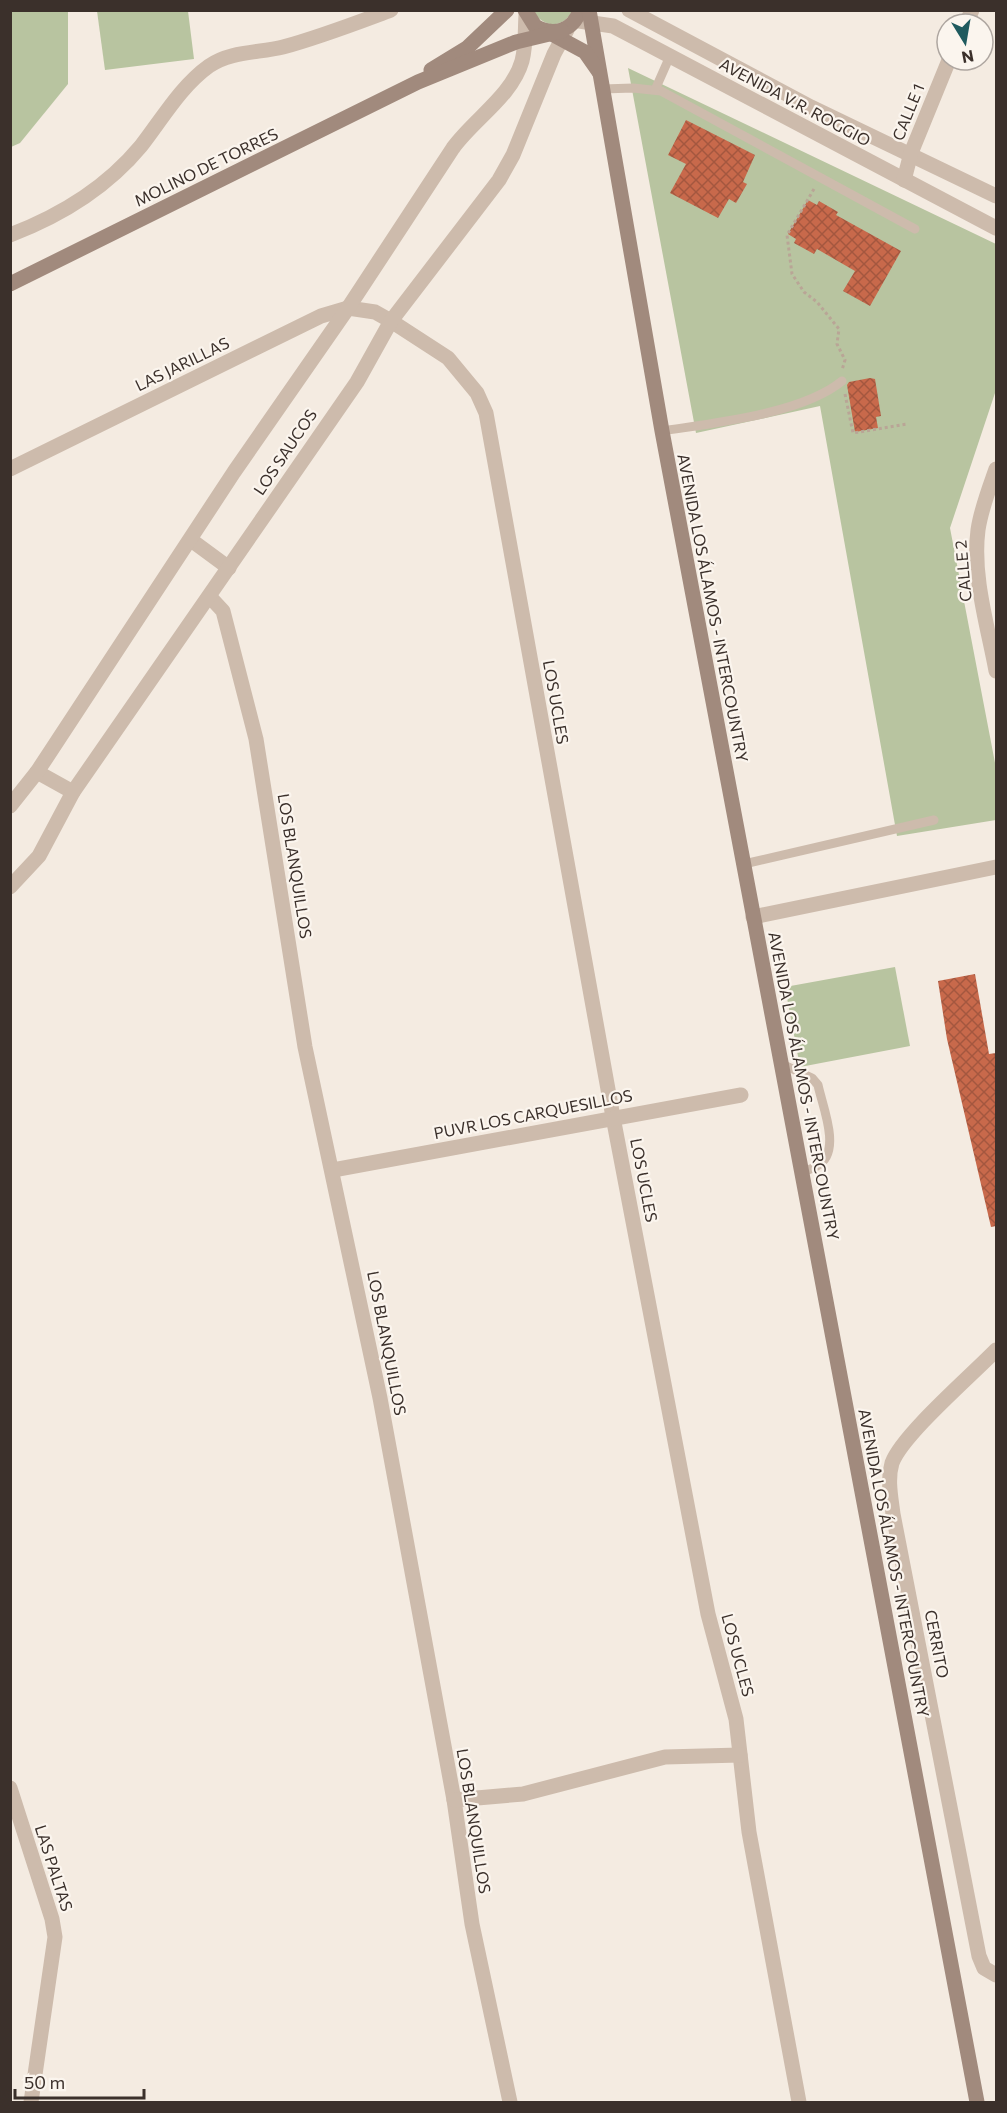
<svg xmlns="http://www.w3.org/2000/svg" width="1007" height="2113" font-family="Commissioner,sans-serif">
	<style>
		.green { fill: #b8c4a0 }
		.building { fill: url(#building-cross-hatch) }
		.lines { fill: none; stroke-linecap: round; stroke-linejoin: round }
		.path { stroke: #b9a596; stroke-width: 3; stroke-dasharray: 3 3; stroke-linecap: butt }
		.lane { stroke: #cdbbac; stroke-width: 9 }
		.street { stroke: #cdbbac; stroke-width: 15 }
		.secondary { stroke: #a18a7d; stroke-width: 15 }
		.labels { text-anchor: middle; stroke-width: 4.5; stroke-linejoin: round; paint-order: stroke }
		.street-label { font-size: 16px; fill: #3b302b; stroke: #fbf5ee }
	</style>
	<defs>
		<pattern id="building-cross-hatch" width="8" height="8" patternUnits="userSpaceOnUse" patternTransform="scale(1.5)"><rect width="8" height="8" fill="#c8694b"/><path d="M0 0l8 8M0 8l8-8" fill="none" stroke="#a4573f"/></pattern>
	</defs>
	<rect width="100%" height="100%" fill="#f4ebe1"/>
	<g class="green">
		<path d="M 10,11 L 68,11 L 68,84 L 20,143 L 11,147 Z"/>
		<path d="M 97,11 L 188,11 L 194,59 L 105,70 Z"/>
		<path d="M 533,11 L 572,11 C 563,29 543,28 533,11 Z"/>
		<path d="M 628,68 L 996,244 L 996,390 L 950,528 L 996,768 L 996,820 L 897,836 L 820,406 L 696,433 Z"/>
		<path d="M 895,967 L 910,1046 L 800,1067 L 785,987 Z"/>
	</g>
	<g class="building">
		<path d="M 686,120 L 755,155 L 743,182 L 747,184 L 736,203 L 729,199 L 718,218 L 670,193 L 686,164 L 668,155 Z"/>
		<path d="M 808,200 L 817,205 L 819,201 L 838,212 L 836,215 L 901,251 L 870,306 L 843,291 L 855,271 L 817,249 L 814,254 L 794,243 L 796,239 L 788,234 Z"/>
		<path d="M 870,378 L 875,379 L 881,416 L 876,417 L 878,428 L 855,432 L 847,385 L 849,382 Z"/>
		<path d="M 975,974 L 989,1054 L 996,1053 L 996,1226 L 991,1227 L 947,1039 L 938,981 Z"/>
	</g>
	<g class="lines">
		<g class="path">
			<path d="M 814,189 L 787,235 L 792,274 L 804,292 L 817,302 L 839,329 L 837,344 L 845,360 L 842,370"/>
			<path d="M 845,394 L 853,433 L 907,424"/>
		</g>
		<g class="lane">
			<path d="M 603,89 L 633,88 L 661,91 L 915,229"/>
			<path d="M 655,90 L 670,56"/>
			<path d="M 662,431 C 713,423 802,414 842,381"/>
			<path d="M 744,864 L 934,820"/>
			<path d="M 782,1064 L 812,1078 L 818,1085 C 822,1105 841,1149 820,1164 C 815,1168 808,1170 802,1172"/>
		</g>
		<g class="street">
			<path d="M 629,10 L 811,107 L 996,196"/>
			<path d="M 579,21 L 613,26 L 996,228"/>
			<path d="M 966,24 L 972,10"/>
			<path d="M 904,180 L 911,153 L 949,60"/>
			<path d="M 10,235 C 60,216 107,187 141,146 C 162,119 181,86 209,66 C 230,51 259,53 283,47 C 320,37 356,23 391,10"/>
			<path d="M 10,469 L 321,316 L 348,308 L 375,312 L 391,321 L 448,358 L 477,393 L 486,413 L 613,1117 L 708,1614 L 736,1719 L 749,1832 L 799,2102"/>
			<path d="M 996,469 C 989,489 981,509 978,530 C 972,576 988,627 996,671"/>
			<path d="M 191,540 L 229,568"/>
			<path d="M 210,597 L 223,611 L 256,739 L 305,1047 L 380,1398 L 454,1800 L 472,1924 L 510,2102"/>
			<path d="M 37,772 L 73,792"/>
			<path d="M 10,806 L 37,772 L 234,472 L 348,308 L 453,148 C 474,119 512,96 522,61 C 526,46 525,30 526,15"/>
			<path d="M 10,887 L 39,856 L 73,792 L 357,382 L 391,321 L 499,180 L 513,155 L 554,54 L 567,30"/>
			<path d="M 753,917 L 996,867"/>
			<path d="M 333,1170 L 741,1095"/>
			<path d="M 996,1350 C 973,1374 902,1435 892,1463 C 887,1480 891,1497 893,1514 L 979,1956 L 984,1968 L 996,1975"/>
			<path d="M 10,1788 L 52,1919 L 55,1937 L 31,2102"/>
			<path d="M 454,1800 L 523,1794 L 665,1757 L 740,1755"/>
		</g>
		<g class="secondary">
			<path d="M 525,10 L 535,26 C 553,37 573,31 580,10"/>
			<path d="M 589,10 L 662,431 L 977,2102"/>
			<path d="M 548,32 L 585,52 L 599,72"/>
			<path d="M 431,70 L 467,48 L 507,10"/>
			<path d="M 10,284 L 418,82 L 516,42 L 562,31"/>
		</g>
	</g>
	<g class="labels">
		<g class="street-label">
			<text transform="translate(795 102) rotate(28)" y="6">AVENIDA V.R. ROGGIO</text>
			<text transform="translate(908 112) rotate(-68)" y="6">CALLE 1</text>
			<text transform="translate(206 167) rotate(-26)" y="6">MOLINO DE TORRES</text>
			<text transform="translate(182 364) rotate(-26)" y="6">LAS JARILLAS</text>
			<text transform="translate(285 452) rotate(-56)" y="6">LOS SAUCOS</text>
			<text transform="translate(963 571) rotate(-95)" y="6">CALLE 2</text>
			<text transform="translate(713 608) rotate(79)" y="6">AVENIDA LOS ÁLAMOS - INTERCOUNTRY</text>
			<text transform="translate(556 702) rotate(80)" y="6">LOS UCLES</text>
			<text transform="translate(295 866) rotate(81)" y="6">LOS BLANQUILLOS</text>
			<text transform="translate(804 1086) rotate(79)" y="6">AVENIDA LOS ÁLAMOS - INTERCOUNTRY</text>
			<text transform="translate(533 1114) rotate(-11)" y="6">PUVR LOS CARQUESILLOS</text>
			<text transform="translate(644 1180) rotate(79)" y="6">LOS UCLES</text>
			<text transform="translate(387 1343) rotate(79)" y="6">LOS BLANQUILLOS</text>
			<text transform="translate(894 1563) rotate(79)" y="6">AVENIDA LOS ÁLAMOS - INTERCOUNTRY</text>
			<text transform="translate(937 1644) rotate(79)" y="6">CERRITO</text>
			<text transform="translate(738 1655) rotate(75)" y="6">LOS UCLES</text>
			<text transform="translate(474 1821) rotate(81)" y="6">LOS BLANQUILLOS</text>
			<text transform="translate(54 1868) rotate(72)" y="6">LAS PALTAS</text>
		</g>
	</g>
	<rect width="1007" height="2113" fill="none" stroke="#3b302b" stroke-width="24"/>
	<g transform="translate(965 42) rotate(169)"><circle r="28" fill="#fbf5ee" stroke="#aea6a0" stroke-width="1.5"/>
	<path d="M0-4.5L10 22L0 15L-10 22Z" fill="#1f5a5e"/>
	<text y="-9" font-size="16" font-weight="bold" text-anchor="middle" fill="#3b302b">N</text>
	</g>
	<path d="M15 2089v9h129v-9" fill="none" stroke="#3b302b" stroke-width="3"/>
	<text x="24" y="2089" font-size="18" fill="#3b302b" stroke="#fbf5ee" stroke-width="4.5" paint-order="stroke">50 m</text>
</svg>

What to work on
For the records above, output each one exactly and skip any image.

Written response
<svg xmlns="http://www.w3.org/2000/svg" width="1007" height="2113" font-family="Commissioner,sans-serif">
	<style>
		.green { fill: #b8c4a0 }
		.building { fill: url(#building-cross-hatch) }
		.lines { fill: none; stroke-linecap: round; stroke-linejoin: round }
		.path { stroke: #b9a596; stroke-width: 3; stroke-dasharray: 3 3; stroke-linecap: butt }
		.lane { stroke: #cdbbac; stroke-width: 9 }
		.street { stroke: #cdbbac; stroke-width: 15 }
		.secondary { stroke: #a18a7d; stroke-width: 15 }
		.labels { text-anchor: middle; stroke-width: 4.5; stroke-linejoin: round; paint-order: stroke }
		.street-label { font-size: 16px; fill: #3b302b; stroke: #fbf5ee }
	</style>
	<defs>
		<pattern id="building-cross-hatch" width="8" height="8" patternUnits="userSpaceOnUse" patternTransform="scale(1.5)"><rect width="8" height="8" fill="#c8694b"/><path d="M0 0l8 8M0 8l8-8" fill="none" stroke="#a4573f"/></pattern>
	</defs>
	<rect width="100%" height="100%" fill="#f4ebe1"/>
	<g class="green">
		<path d="M 10,11 L 68,11 L 68,84 L 20,143 L 11,147 Z"/>
		<path d="M 97,11 L 188,11 L 194,59 L 105,70 Z"/>
		<path d="M 533,11 L 572,11 C 563,29 543,28 533,11 Z"/>
		<path d="M 628,68 L 996,244 L 996,390 L 950,528 L 996,768 L 996,820 L 897,836 L 820,406 L 696,433 Z"/>
		<path d="M 895,967 L 910,1046 L 800,1067 L 785,987 Z"/>
	</g>
	<g class="building">
		<path d="M 686,120 L 755,155 L 743,182 L 747,184 L 736,203 L 729,199 L 718,218 L 670,193 L 686,164 L 668,155 Z"/>
		<path d="M 808,200 L 817,205 L 819,201 L 838,212 L 836,215 L 901,251 L 870,306 L 843,291 L 855,271 L 817,249 L 814,254 L 794,243 L 796,239 L 788,234 Z"/>
		<path d="M 870,378 L 875,379 L 881,416 L 876,417 L 878,428 L 855,432 L 847,385 L 849,382 Z"/>
		<path d="M 975,974 L 989,1054 L 996,1053 L 996,1226 L 991,1227 L 947,1039 L 938,981 Z"/>
	</g>
	<g class="lines">
		<g class="path">
			<path d="M 814,189 L 787,235 L 792,274 L 804,292 L 817,302 L 839,329 L 837,344 L 845,360 L 842,370"/>
			<path d="M 845,394 L 853,433 L 907,424"/>
		</g>
		<g class="lane">
			<path d="M 603,89 L 633,88 L 661,91 L 915,229"/>
			<path d="M 655,90 L 670,56"/>
			<path d="M 662,431 C 713,423 802,414 842,381"/>
			<path d="M 744,864 L 934,820"/>
			<path d="M 782,1064 L 812,1078 L 818,1085 C 822,1105 841,1149 820,1164 C 815,1168 808,1170 802,1172"/>
		</g>
		<g class="street">
			<path d="M 629,10 L 811,107 L 996,196"/>
			<path d="M 579,21 L 613,26 L 996,228"/>
			<path d="M 966,24 L 972,10"/>
			<path d="M 904,180 L 911,153 L 949,60"/>
			<path d="M 10,235 C 60,216 107,187 141,146 C 162,119 181,86 209,66 C 230,51 259,53 283,47 C 320,37 356,23 391,10"/>
			<path d="M 10,469 L 321,316 L 348,308 L 375,312 L 391,321 L 448,358 L 477,393 L 486,413 L 613,1117 L 708,1614 L 736,1719 L 749,1832 L 799,2102"/>
			<path d="M 996,469 C 989,489 981,509 978,530 C 972,576 988,627 996,671"/>
			<path d="M 191,540 L 229,568"/>
			<path d="M 210,597 L 223,611 L 256,739 L 305,1047 L 380,1398 L 454,1800 L 472,1924 L 510,2102"/>
			<path d="M 37,772 L 73,792"/>
			<path d="M 10,806 L 37,772 L 234,472 L 348,308 L 453,148 C 474,119 512,96 522,61 C 526,46 525,30 526,15"/>
			<path d="M 10,887 L 39,856 L 73,792 L 357,382 L 391,321 L 499,180 L 513,155 L 554,54 L 567,30"/>
			<path d="M 753,917 L 996,867"/>
			<path d="M 333,1170 L 741,1095"/>
			<path d="M 996,1350 C 973,1374 902,1435 892,1463 C 887,1480 891,1497 893,1514 L 979,1956 L 984,1968 L 996,1975"/>
			<path d="M 10,1788 L 52,1919 L 55,1937 L 31,2102"/>
			<path d="M 454,1800 L 523,1794 L 665,1757 L 740,1755"/>
		</g>
		<g class="secondary">
			<path d="M 525,10 L 535,26 C 553,37 573,31 580,10"/>
			<path d="M 589,10 L 662,431 L 977,2102"/>
			<path d="M 548,32 L 585,52 L 599,72"/>
			<path d="M 431,70 L 467,48 L 507,10"/>
			<path d="M 10,284 L 418,82 L 516,42 L 562,31"/>
		</g>
	</g>
	<g class="labels">
		<g class="street-label">
			<text transform="translate(795 102) rotate(28)" y="6">AVENIDA V.R. ROGGIO</text>
			<text transform="translate(908 112) rotate(-68)" y="6">CALLE 1</text>
			<text transform="translate(206 167) rotate(-26)" y="6">MOLINO DE TORRES</text>
			<text transform="translate(182 364) rotate(-26)" y="6">LAS JARILLAS</text>
			<text transform="translate(285 452) rotate(-56)" y="6">LOS SAUCOS</text>
			<text transform="translate(963 571) rotate(-95)" y="6">CALLE 2</text>
			<text transform="translate(713 608) rotate(79)" y="6">AVENIDA LOS ÁLAMOS - INTERCOUNTRY</text>
			<text transform="translate(556 702) rotate(80)" y="6">LOS UCLES</text>
			<text transform="translate(295 866) rotate(81)" y="6">LOS BLANQUILLOS</text>
			<text transform="translate(804 1086) rotate(79)" y="6">AVENIDA LOS ÁLAMOS - INTERCOUNTRY</text>
			<text transform="translate(533 1114) rotate(-11)" y="6">PUVR LOS CARQUESILLOS</text>
			<text transform="translate(644 1180) rotate(79)" y="6">LOS UCLES</text>
			<text transform="translate(387 1343) rotate(79)" y="6">LOS BLANQUILLOS</text>
			<text transform="translate(894 1563) rotate(79)" y="6">AVENIDA LOS ÁLAMOS - INTERCOUNTRY</text>
			<text transform="translate(937 1644) rotate(79)" y="6">CERRITO</text>
			<text transform="translate(738 1655) rotate(75)" y="6">LOS UCLES</text>
			<text transform="translate(474 1821) rotate(81)" y="6">LOS BLANQUILLOS</text>
			<text transform="translate(54 1868) rotate(72)" y="6">LAS PALTAS</text>
		</g>
	</g>
	<rect width="1007" height="2113" fill="none" stroke="#3b302b" stroke-width="24"/>
	<g transform="translate(965 42) rotate(169)"><circle r="28" fill="#fbf5ee" stroke="#aea6a0" stroke-width="1.5"/>
	<path d="M0-4.5L10 22L0 15L-10 22Z" fill="#1f5a5e"/>
	<text y="-9" font-size="16" font-weight="bold" text-anchor="middle" fill="#3b302b">N</text>
	</g>
	<path d="M15 2089v9h129v-9" fill="none" stroke="#3b302b" stroke-width="3"/>
	<text x="24" y="2089" font-size="18" fill="#3b302b" stroke="#fbf5ee" stroke-width="4.5" paint-order="stroke">50 m</text>
</svg>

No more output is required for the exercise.